LESETEXT:
+++++

Welche Arbeit hat dich denn am meisten überrascht?
Ich glaube, das war die von Peter Clough. Er war einer der letzten Künstler, die ich für die Ausstellung angefragt hatte. Das war wirklich auf den letzten Drücker, weil ich eine Arbeit von ihm gesehen hatte—einen Fels mit Augen—und ich wollte diese Arbeit für die Ausstellung. Er meinte dann, dass wir diese aus diversen Gründen nicht für die Ausstellung haben könnten, er aber extra etwas Besonderes machen würde. Er bat uns dann, für ihn einen bestimmten Platz an der Wand freizuhalten. Ich war schon etwas nervös, weil seine Werke viele verschiedene Formen annehmen—meistens jedoch Video. Es hätte also alles Mögliche sein können und da war diese riesige Lücke an der Wand. Alles andere hing schon und wir wussten nicht, was uns erwarten würde. Er ist dann Freitagmorgen hier reinspaziert und hat es an die Wand gepackt. Es war großartig!

+++++

Eine Folge von Datensätzen
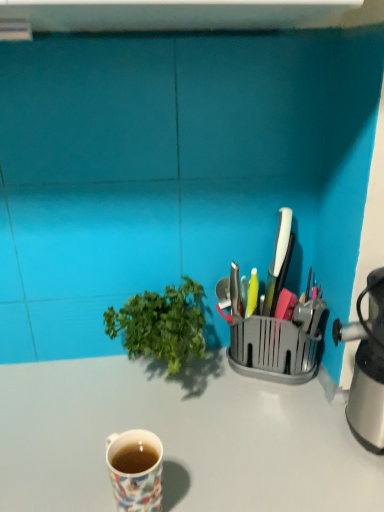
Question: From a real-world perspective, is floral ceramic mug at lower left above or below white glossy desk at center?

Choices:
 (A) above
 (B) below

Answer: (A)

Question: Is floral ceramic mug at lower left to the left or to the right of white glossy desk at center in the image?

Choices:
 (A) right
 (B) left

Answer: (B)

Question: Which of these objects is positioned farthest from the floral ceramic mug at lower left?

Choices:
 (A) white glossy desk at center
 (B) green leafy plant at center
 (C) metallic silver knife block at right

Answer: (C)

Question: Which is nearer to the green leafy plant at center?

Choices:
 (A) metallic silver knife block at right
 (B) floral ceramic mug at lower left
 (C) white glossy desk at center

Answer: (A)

+++++

AUFGABE:
Schreib aus dem Interview zur Ausstellung die Stelle von „Welche Arbeit hat“ bis „Es war großartig!“ wortgetreu ab. Die Datensätze haben mit dem Interview zur Ausstellung nichts zu tun.

ERGEBNIS:
Welche Arbeit hat dich denn am meisten überrascht?
Ich glaube, das war die von Peter Clough. Er war einer der letzten Künstler, die ich für die Ausstellung angefragt hatte. Das war wirklich auf den letzten Drücker, weil ich eine Arbeit von ihm gesehen hatte—einen Fels mit Augen—und ich wollte diese Arbeit für die Ausstellung. Er meinte dann, dass wir diese aus diversen Gründen nicht für die Ausstellung haben könnten, er aber extra etwas Besonderes machen würde. Er bat uns dann, für ihn einen bestimmten Platz an der Wand freizuhalten. Ich war schon etwas nervös, weil seine Werke viele verschiedene Formen annehmen—meistens jedoch Video. Es hätte also alles Mögliche sein können und da war diese riesige Lücke an der Wand. Alles andere hing schon und wir wussten nicht, was uns erwarten würde. Er ist dann Freitagmorgen hier reinspaziert und hat es an die Wand gepackt. Es war großartig!